Exercise requirements
Count lines with "krachtige" below; give only the number.

── Provided records

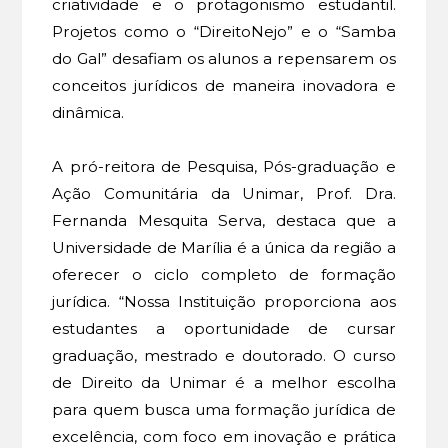
criatividade e o protagonismo estudantil.
Projetos como o “DireitoNejo” e o “Samba
do Gal” desafiam os alunos a repensarem os
conceitos jurídicos de maneira inovadora e
dinâmica.
A pró-reitora de Pesquisa, Pós-graduação e
Ação Comunitária da Unimar, Prof. Dra.
Fernanda Mesquita Serva, destaca que a
Universidade de Marília é a única da região a
oferecer o ciclo completo de formação
jurídica. “Nossa Instituição proporciona aos
estudantes a oportunidade de cursar
graduação, mestrado e doutorado. O curso
de Direito da Unimar é a melhor escolha
para quem busca uma formação jurídica de
excelência, com foco em inovação e prática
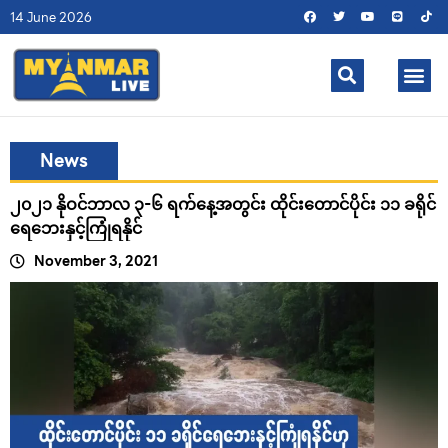
14 June 2026
News
၂၀၂၁ နိုဝင်ဘာလ ၃-၆ ရက်နေ့အတွင်း ထိုင်းတောင်ပိုင်း ၁၁ ခရိုင်
ရေဘေးနှင့်ကြုံရနိုင်
November 3, 2021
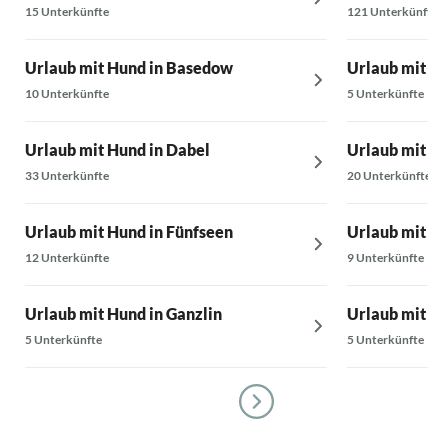
15 Unterkünfte
121 Unterkünfte
Urlaub mit Hund in Basedow
Urlaub mit H
10 Unterkünfte
5 Unterkünfte
Urlaub mit Hund in Dabel
Urlaub mit H
33 Unterkünfte
20 Unterkünfte
Urlaub mit Hund in Fünfseen
Urlaub mit H
12 Unterkünfte
9 Unterkünfte
Urlaub mit Hund in Ganzlin
Urlaub mit H
5 Unterkünfte
5 Unterkünfte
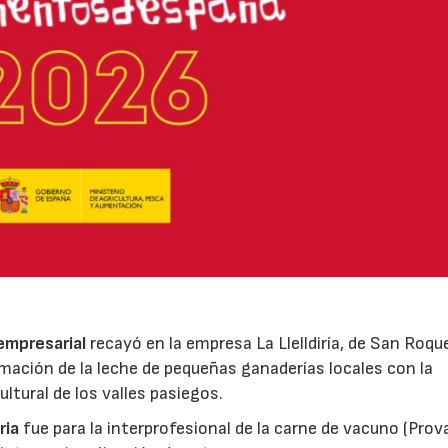
 empresarial
recayó en la empresa La Llelldiría, de San Roqu
mación de la leche de pequeñas ganaderías locales con la
ltural de los valles pasiegos.
ria
fue para la interprofesional de la carne de vacuno (Pro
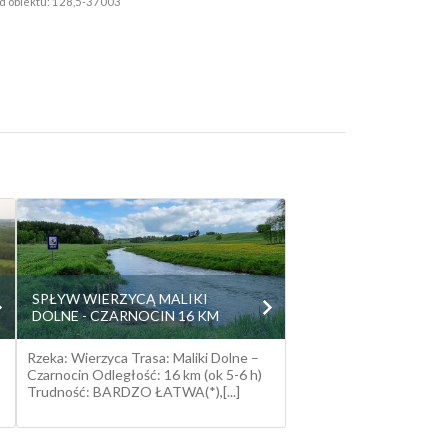
d obiektu: 128,5-37003
SPŁYW WIERZYCĄ MALIKI
DOLNE - CZARNOCIN 16 KM
Rzeka: Wierzyca Trasa: Maliki Dolne –
Czarnocin Odległość: 16 km (ok 5-6 h)
Trudność: BARDZO ŁATWA(*),[...]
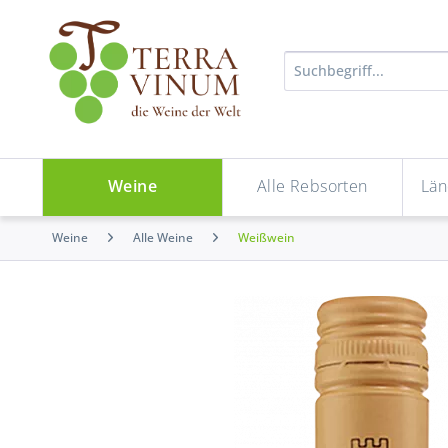
Weine
Alle Rebsorten
Län
Weine
Alle Weine
Weißwein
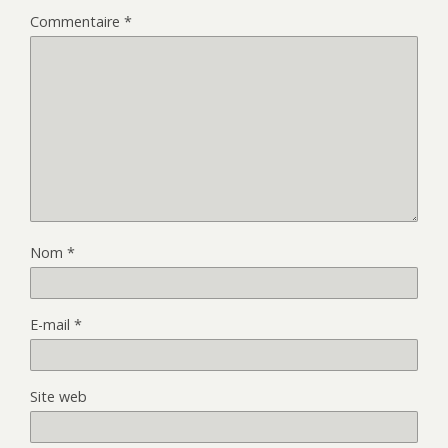
Commentaire
*
Nom
*
E-mail
*
Site web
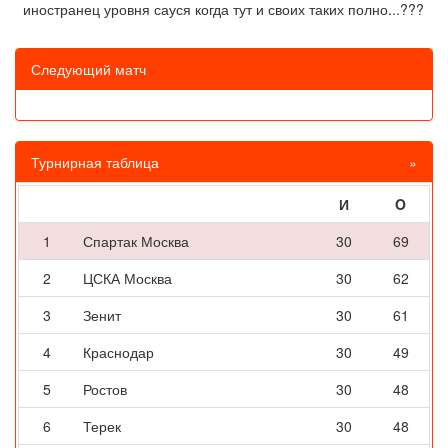
иностранец уровня сауся когда тут и своих таких полно...???
Следующий матч
Турнирная таблица
»
И
O
1
Спартак Москва
30
69
2
ЦСКА Москва
30
62
3
Зенит
30
61
4
Краснодар
30
49
5
Ростов
30
48
6
Терек
30
48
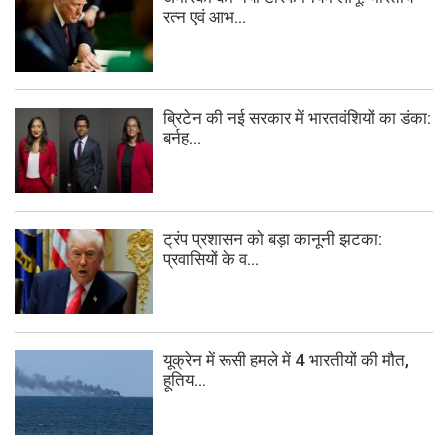
रत्न एवं आभ...
ब्रिटेन की नई सरकार में भारतवंशियों का डंका:
बर्नह...
ट्रंप प्रशासन को बड़ा कानूनी झटका:
प्रवासियों के व...
यूक्रेन में रूसी हमले में 4 भारतीयों की मौत,
हूतिय...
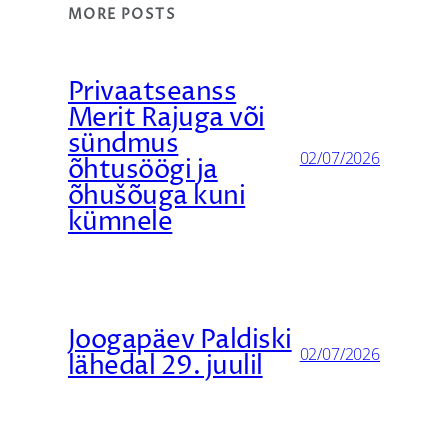
MORE POSTS
Privaatseanss
Merit Rajuga või
sündmus
02/07/2026
õhtusöögi ja
õhušõuga kuni
kümnele
Joogapäev Paldiski
02/07/2026
lähedal 29. juulil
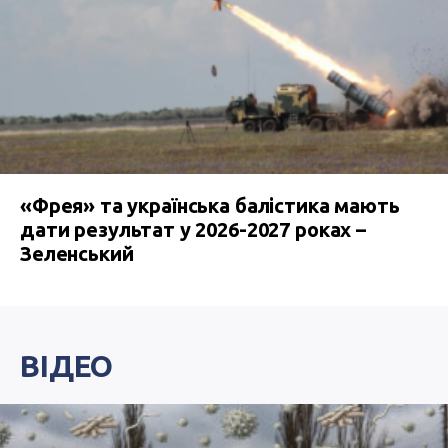
«Фрея» та українська балістика мають
дати результат у 2026-2027 роках –
Зеленський
ВІДЕО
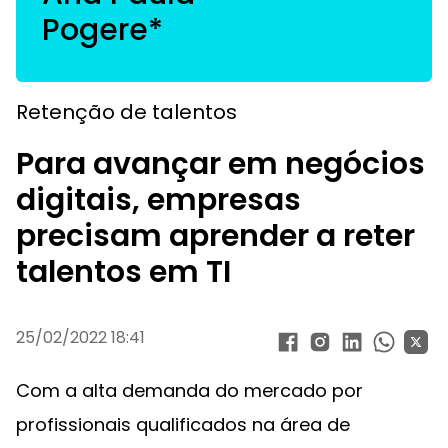
Pogere*
Retenção de talentos
Para avançar em negócios
digitais, empresas
precisam aprender a reter
talentos em TI
25/02/2022 18:41
Com a alta demanda do mercado por
profissionais qualificados na área de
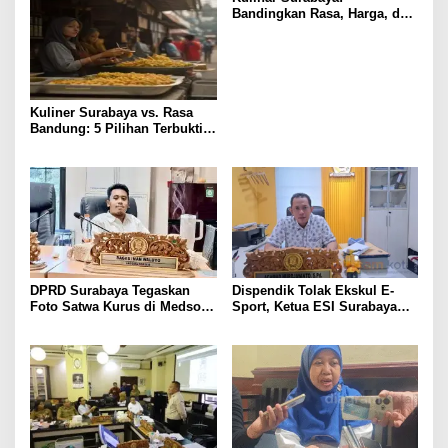
Bandingkan Rasa, Harga, dan
Lokasi 5 Tempat Wajib Coba
Kuliner Surabaya vs. Rasa
Bandung: 5 Pilihan Terbukti
Paling Lezat & Hemat
DPRD Surabaya Tegaskan
Dispendik Tolak Ekskul E-
Foto Satwa Kurus di Medsos
Sport, Ketua ESI Surabaya
adalah Disinformasi, Akan
Buka Suara
Lakukan Sidak Langsung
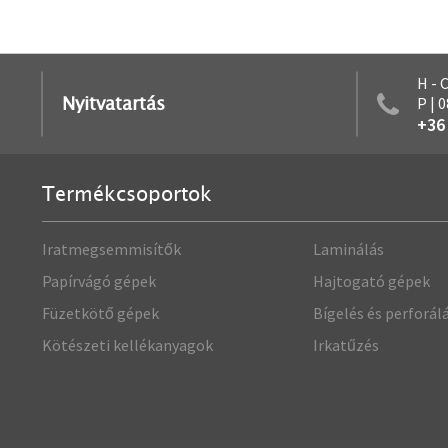
H - 
Nyitvatartás
P | 
+36
Termékcsoportok
Iratmegsemmisítők
Laminálás
Papírvágó gépek
Hajtogató gépek
Füzetkötő gépek
Bígelés és perforál
Kötészeti kellékanyagok
Irkatűzés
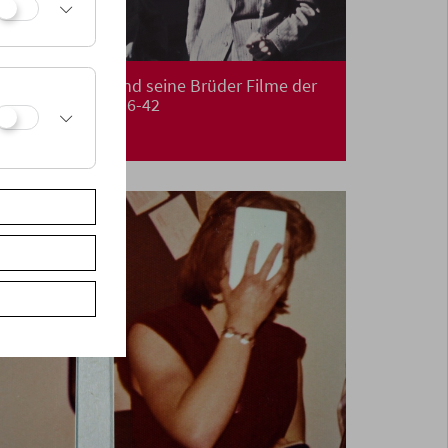
Treibgut: Ivan und seine Brüder Filme der
Familie Illich 1936-42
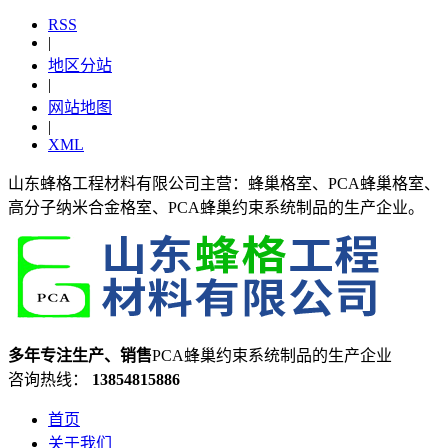
RSS
|
地区分站
|
网站地图
|
XML
山东蜂格工程材料有限公司主营：蜂巢格室、PCA蜂巢格室、
高分子纳米合金格室、PCA蜂巢约束系统制品的生产企业。
多年专注生产、销售
PCA蜂巢约束系统制品的生产企业
咨询热线：
13854815886
首页
关于我们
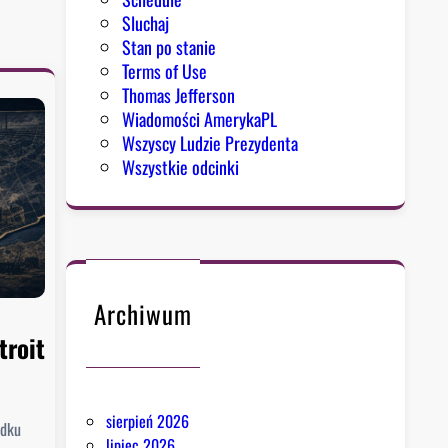
Sluchaj
Stan po stanie
Terms of Use
Thomas Jefferson
Wiadomości AmerykaPL
Wszyscy Ludzie Prezydenta
Wszystkie odcinki
Archiwum
troit
sierpień 2026
odku
lipiec 2026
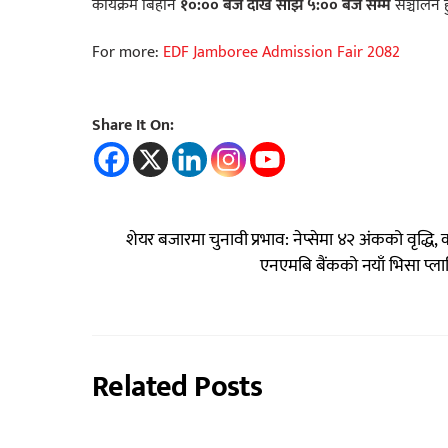
कार्यक्रम बिहान
१०:०० बजे देखि साँझ ५:०० बजे सम्म
सञ्चालन ह
For more:
EDF Jamboree Admission Fair 2082
Share It On:
शेयर बजारमा चुनावी प्रभाव: नेप्सेमा ४२ अंकको वृद्धि,
एनएमबि बैंकको नयाँ भिसा प्ला
Related Posts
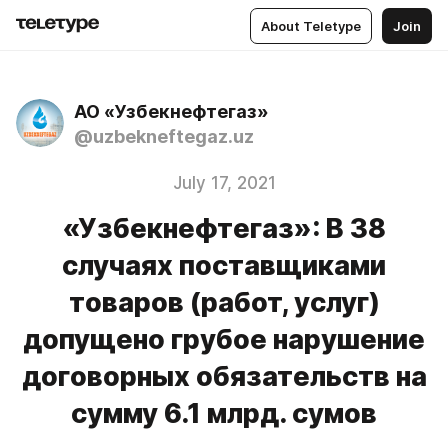
About Teletype
Join
АО «Узбекнефтегаз»
@uzbekneftegaz.uz
July 17, 2021
«Узбекнефтегаз»: В 38
случаях поставщиками
товаров (работ, услуг)
допущено грубое нарушение
договорных обязательств на
сумму 6.1 млрд. сумов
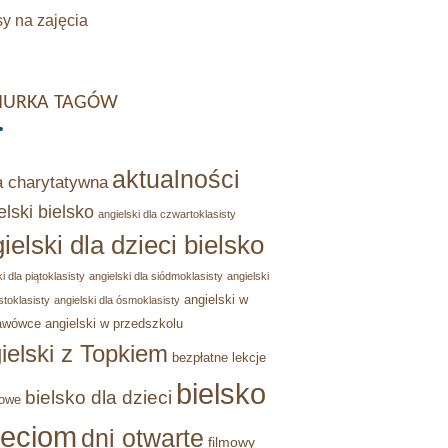
y na zajęcia
URKA TAGÓW
aktualności
a charytatywna
elski bielsko
angielski dla czwartoklasisty
ielski dla dzieci bielsko
i dla piątoklasisty
angielski dla siódmoklasisty
angielski
angielski w
stoklasisty
angielski dla ósmoklasisty
awówce
angielski w przedszkolu
ielski z Topkiem
bezpłatne lekcje
bielsko
bielsko dla dzieci
owe
ieciom
dni otwarte
filmowy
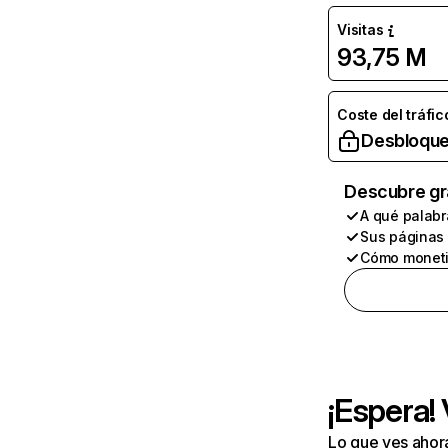
Visitas
93,75 M
Coste del tráfic
Desbloque
Descubre gr
A qué palabr
Sus páginas
Cómo moneti
¡Espera!
Lo que ves ahor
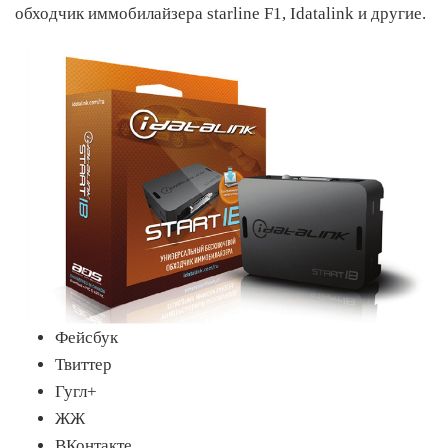
обходчик иммобилайзера starline F1, Idatalink и другие.
Фейсбук
Твиттер
Гугл+
ЖЖ
ВКонтакте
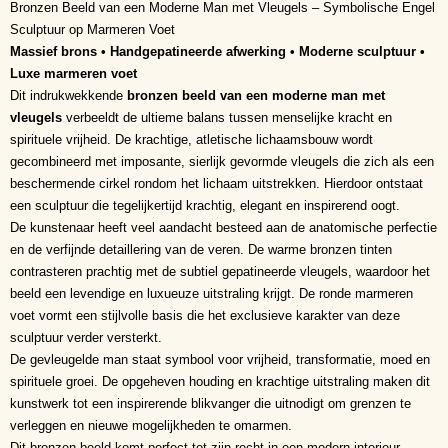
Bronzen Beeld van een Moderne Man met Vleugels – Symbolische Engel
Sculptuur op Marmeren Voet
Massief brons • Handgepatineerde afwerking • Moderne sculptuur •
Luxe marmeren voet
Dit indrukwekkende
bronzen beeld van een moderne man met
vleugels
verbeeldt de ultieme balans tussen menselijke kracht en
spirituele vrijheid. De krachtige, atletische lichaamsbouw wordt
gecombineerd met imposante, sierlijk gevormde vleugels die zich als een
beschermende cirkel rondom het lichaam uitstrekken. Hierdoor ontstaat
een sculptuur die tegelijkertijd krachtig, elegant en inspirerend oogt.
De kunstenaar heeft veel aandacht besteed aan de anatomische perfectie
en de verfijnde detaillering van de veren. De warme bronzen tinten
contrasteren prachtig met de subtiel gepatineerde vleugels, waardoor het
beeld een levendige en luxueuze uitstraling krijgt. De ronde marmeren
voet vormt een stijlvolle basis die het exclusieve karakter van deze
sculptuur verder versterkt.
De gevleugelde man staat symbool voor vrijheid, transformatie, moed en
spirituele groei. De opgeheven houding en krachtige uitstraling maken dit
kunstwerk tot een inspirerende blikvanger die uitnodigt om grenzen te
verleggen en nieuwe mogelijkheden te omarmen.
Dit bronzen beeld komt perfect tot zijn recht in een modern interieur,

────

Task result
2